◆ Passage ◆
Rep. Frank Wolf, R-Va., questioned Bolden on whether NASA will develop a backup plan to meet the demands of critics on Capitol Hill. Wolf and 14 other members of Congress sent a bipartisan letter to Bolden two weeks ago calling for NASA to evaluate ways to continue developing exploration spacecraft and launch vehicle technology under the White House budget request.

"Are you going to look at this thing again and compromise, or is this just the way it is?" Wolf asked Bolden Tuesday.

"I think in your letter, if I remember, you asked if I [was] looking to develop a Plan B," Bolden siad. There is no alternative plan. There is no alternative budget. I stick by the budget that I helped the president develop. If the question is am I developing a Plan B, there is no Plan B."

Wolf is the ranking Republican on the House appropriations subcommittee responsible for drafting NASA's budget.

"What if it's rejected by the Congress?" Wolf asked.

"It is my intent to work diligently to find a solution to the differences that we have on the different parts of the budget," Bolden responded.

The Wall Street Journal reported Tuesday that NASA is "scrambling" to come up with a new plan to satisfy vocal critics in Congress, but Bolden vigorously defended the strategy outlined in the agency's budget proposal released Feb. 1.

"I wish I could say it was a singular problem of funding [affecting Constellation]," Bolden said. "Funding was the principal driver in causing the Constellation program to be unsustainable. But the Constellation program had degraded to a lunar program without a lander. Those decisions, while they had to be made because of insufficient funding, put us in a situation where we almost could not recover."

Congressman Dutch Ruppersberger, D-Md., criticized the White House decision to focus on procuring commercial operators for future human space transportation.

◆ To do ◆
Extend the above news account of NASA Administrator Bolden's testimony on the agency's budget, picking up right after its final sentence.

◆ Data provided ◆
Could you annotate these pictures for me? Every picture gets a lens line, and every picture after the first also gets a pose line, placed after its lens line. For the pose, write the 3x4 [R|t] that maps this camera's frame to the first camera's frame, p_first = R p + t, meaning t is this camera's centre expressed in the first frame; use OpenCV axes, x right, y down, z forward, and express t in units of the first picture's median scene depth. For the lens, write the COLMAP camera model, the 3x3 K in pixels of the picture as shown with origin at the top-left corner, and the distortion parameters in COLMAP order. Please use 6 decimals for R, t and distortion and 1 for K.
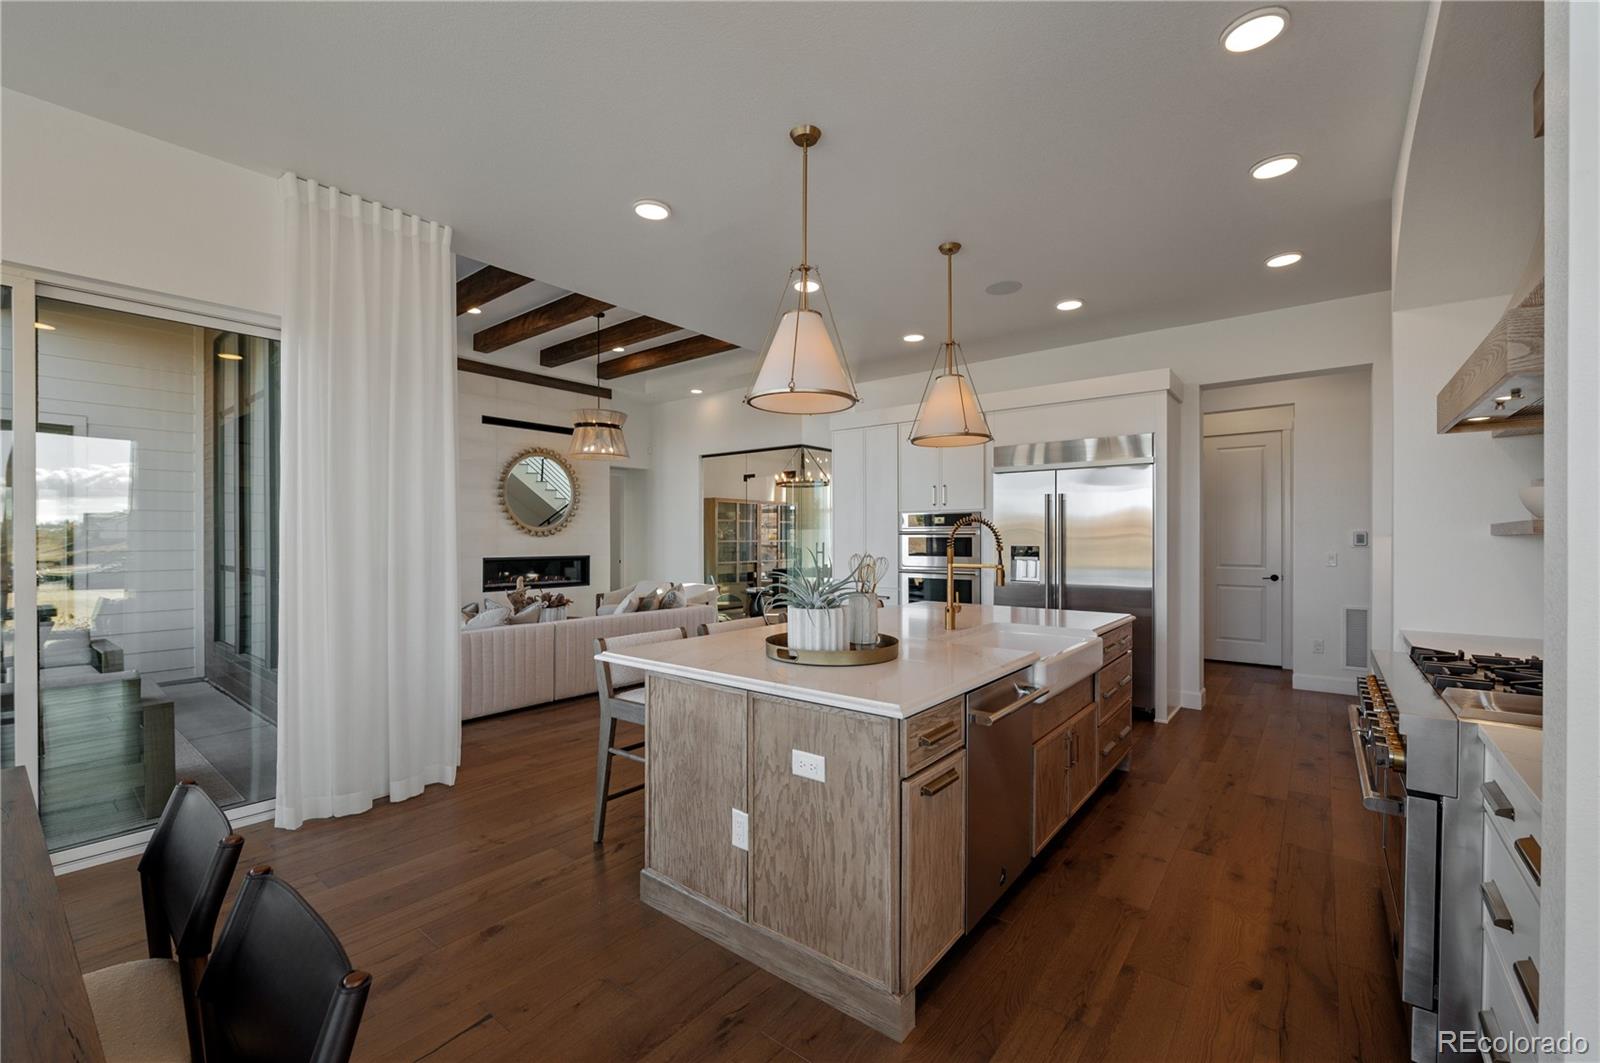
lens RADIAL K [[669.3, 0, 793.6], [0, 669.3, 538.3], [0, 0, 1]] dist [-0.003467, 0.000806]
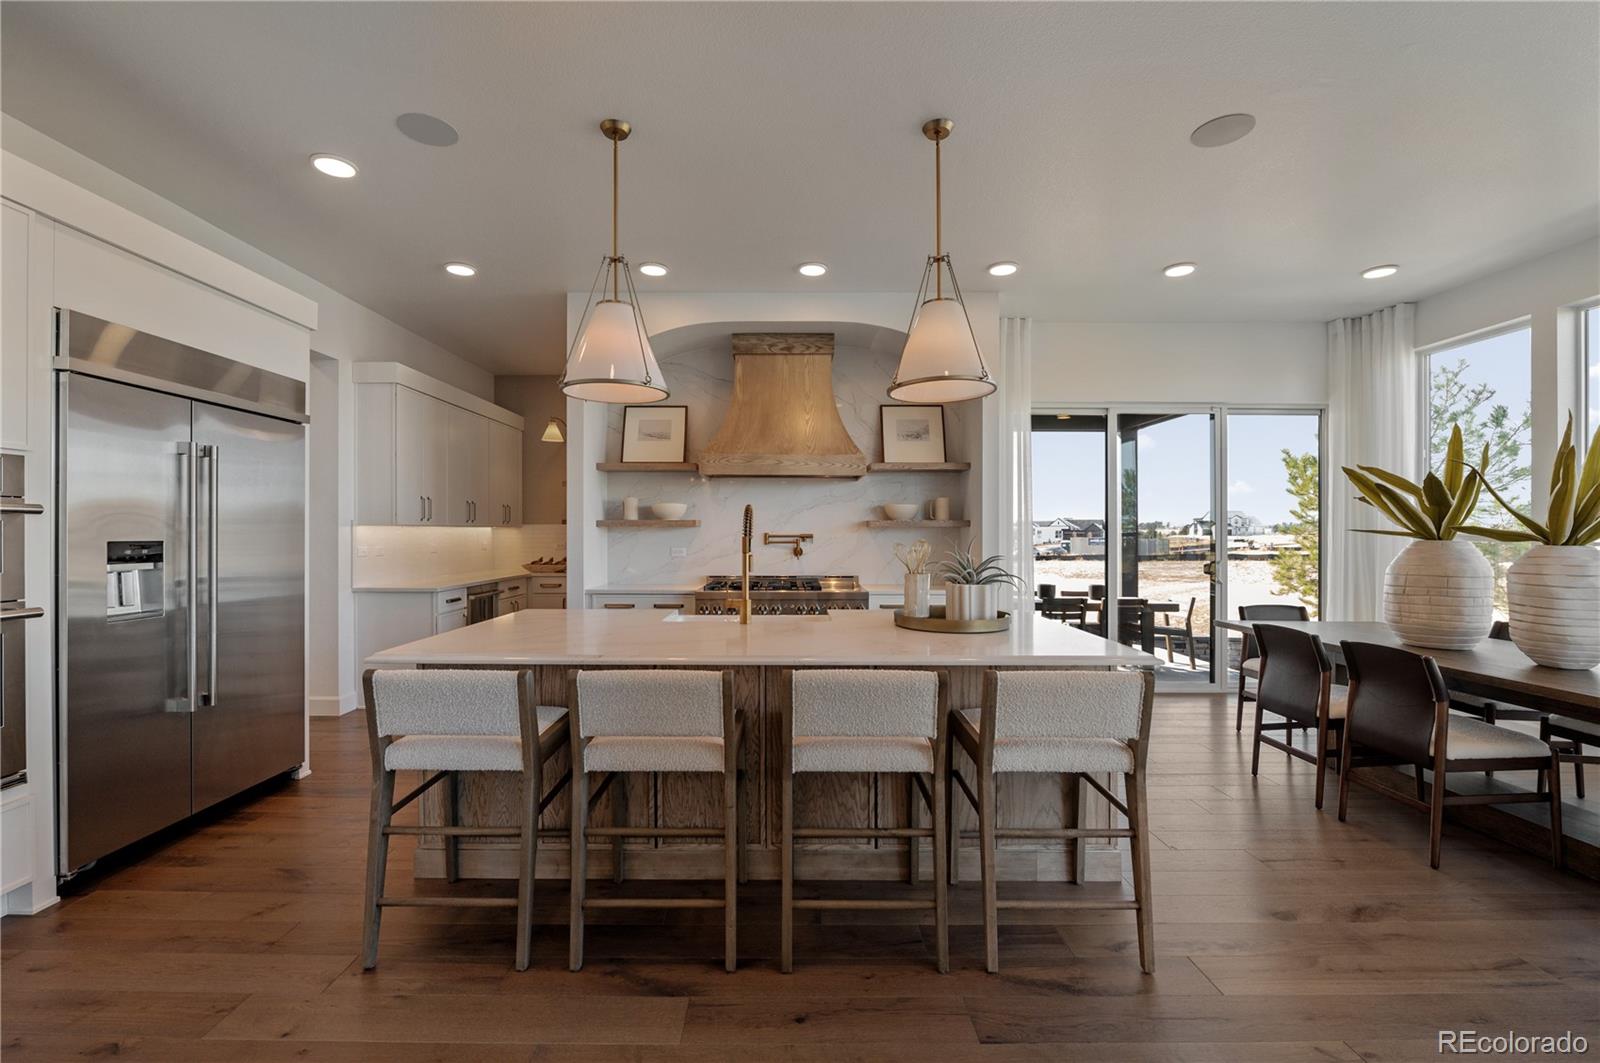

◆ Answer section ◆
"Commercial will not get us to the moon," Ruppersberger said. "Commercial will not get us to Mars."

Ruppersberger and Rep. Peter Visclosky, D-Ind., specifically asked Bolden about designing a new heavy-lift rocket able to carry the largest NASA, military and commercial payloads to space.

"This is not adequate funding for a heavy-lift vehicle development program and will require a top-line increase in NASA's budget," Ruppersberger said.

President Obama's budget request calls for $3.1 billion to be spent in the next five years for heavy-lift propulsion research and development.

"In the next five years, are we going to build, test, or fly anything? With these funds, it looks like we're only going to study. We've done a lot of study and research, but there comes a time when we have to make a move," Ruppersberger said.

"It is my hope that we will build, test and fly things in this coming period," Bolden replied.

NASA's goal is to design a new hydrocarbon first stage rocket engine ready for operational flights by 2020.

Bolden said he participated in a video teleconference with leaders of military space programs last week.

"The issues that we discussed included the need for a broad national launch system that will put us back where we need to be," Bolden said. "We are too reliant, right now, on old systems."